▶ **Task description**
In the data below, find the line containing "gama LightTek"; transcribe it and each line after it exactly, through the last, skipping pictures.

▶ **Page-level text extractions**
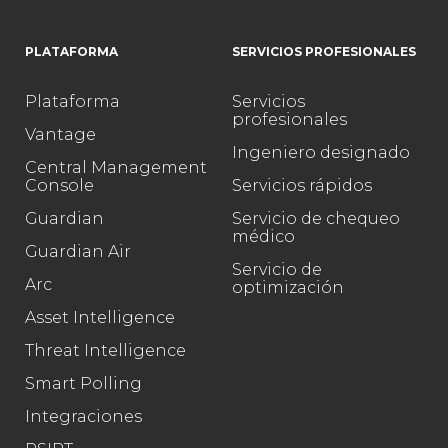
PLATAFORMA
SERVICIOS PROFESIONALES
Plataforma
Servicios
profesionales
Vantage
Ingeniero designado
Central Management
Console
Servicios rápidos
Guardian
Servicio de chequeo
médico
Guardian Air
Servicio de
Arc
optimización
Asset Intelligence
Threat Intelligence
Smart Polling
Integraciones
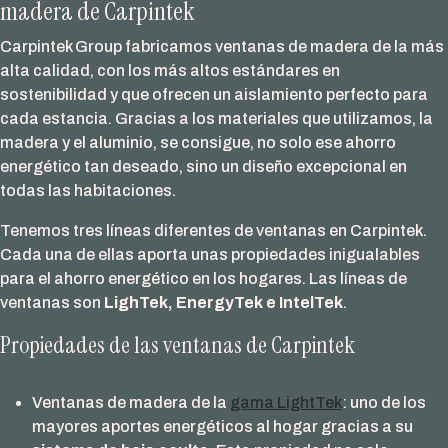
madera de Carpintek
Carpintek Group fabricamos ventanas de madera de la más
alta calidad, con los más altos estándares en
sostenibilidad y que ofrecen un aislamiento perfecto para
cada estancia. Gracias a los materiales que utilizamos, la
madera y el aluminio, se consigue, no solo ese ahorro
energético tan deseado, sino un diseño excepcional en
todas las habitaciones.
Tenemos tres líneas diferentes de ventanas en Carpintek.
Cada una de ellas aporta unas propiedades inigualables
para el ahorro energético en los hogares. Las líneas de
ventanas son
LighTek, EnergyTek e IntelTek
.
Propiedades de las ventanas de Carpintek
Ventanas de madera de la
gama LightTek
: uno de los
mayores aportes energéticos al hogar gracias a su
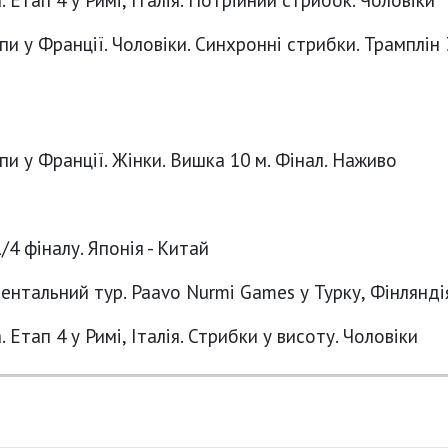
и у Франції. Чоловіки. Синхронні стрибки. Трамплін 
и у Франції. Жінки. Вишка 10 м. Фінал. Наживо
1/4 фіналу. Японія - Китай
ентальний тур. Paavo Nurmi Games у Турку, Фінлянді
 Етап 4 у Римі, Італія. Стрибки у висоту. Чоловіки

▶ **Result for this exercise**
gama LightTek
: uno de los
mayores aportes energéticos al hogar gracias a su
и у Франції. Чоловіки. Синхронні стрибки. Трамплін 
и у Франції. Жінки. Вишка 10 м. Фінал. Наживо
1/4 фіналу. Японія - Китай
ентальний тур. Paavo Nurmi Games у Турку, Фінлянді
 Етап 4 у Римі, Італія. Стрибки у висоту. Чоловіки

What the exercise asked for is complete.